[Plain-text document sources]
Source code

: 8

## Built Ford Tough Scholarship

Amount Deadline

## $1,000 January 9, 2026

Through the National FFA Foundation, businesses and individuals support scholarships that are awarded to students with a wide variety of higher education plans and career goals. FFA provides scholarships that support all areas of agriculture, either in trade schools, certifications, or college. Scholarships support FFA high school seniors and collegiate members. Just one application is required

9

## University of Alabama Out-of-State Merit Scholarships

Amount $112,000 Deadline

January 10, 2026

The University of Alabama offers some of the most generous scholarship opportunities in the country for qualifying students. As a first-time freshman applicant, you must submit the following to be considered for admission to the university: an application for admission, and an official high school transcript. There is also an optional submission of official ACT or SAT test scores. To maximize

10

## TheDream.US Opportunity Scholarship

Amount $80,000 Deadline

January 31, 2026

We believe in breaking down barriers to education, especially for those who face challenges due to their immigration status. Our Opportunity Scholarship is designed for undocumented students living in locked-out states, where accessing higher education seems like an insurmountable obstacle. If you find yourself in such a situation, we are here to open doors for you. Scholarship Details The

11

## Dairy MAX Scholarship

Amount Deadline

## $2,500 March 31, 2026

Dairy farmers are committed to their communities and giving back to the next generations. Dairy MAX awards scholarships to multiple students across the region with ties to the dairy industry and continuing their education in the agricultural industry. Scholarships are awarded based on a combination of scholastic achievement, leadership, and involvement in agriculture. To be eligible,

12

▶ [ACTIVITY]:
Reproduce the source text of each of these records word for word.

▶ [ANSWER SECTION]:
Source code

: 8

## Built Ford Tough Scholarship

Amount Deadline

## $1,000 January 9, 2026

Through the National FFA Foundation, businesses and individuals support scholarships that are awarded to students with a wide variety of higher education plans and career goals. FFA provides scholarships that support all areas of agriculture, either in trade schools, certifications, or college. Scholarships support FFA high school seniors and collegiate members. Just one application is required

9

## University of Alabama Out-of-State Merit Scholarships

Amount $112,000 Deadline

January 10, 2026

The University of Alabama offers some of the most generous scholarship opportunities in the country for qualifying students. As a first-time freshman applicant, you must submit the following to be considered for admission to the university: an application for admission, and an official high school transcript. There is also an optional submission of official ACT or SAT test scores. To maximize

10

## TheDream.US Opportunity Scholarship

Amount $80,000 Deadline

January 31, 2026

We believe in breaking down barriers to education, especially for those who face challenges due to their immigration status. Our Opportunity Scholarship is designed for undocumented students living in locked-out states, where accessing higher education seems like an insurmountable obstacle. If you find yourself in such a situation, we are here to open doors for you. Scholarship Details The

11

## Dairy MAX Scholarship

Amount Deadline

## $2,500 March 31, 2026

Dairy farmers are committed to their communities and giving back to the next generations. Dairy MAX awards scholarships to multiple students across the region with ties to the dairy industry and continuing their education in the agricultural industry. Scholarships are awarded based on a combination of scholastic achievement, leadership, and involvement in agriculture. To be eligible,

12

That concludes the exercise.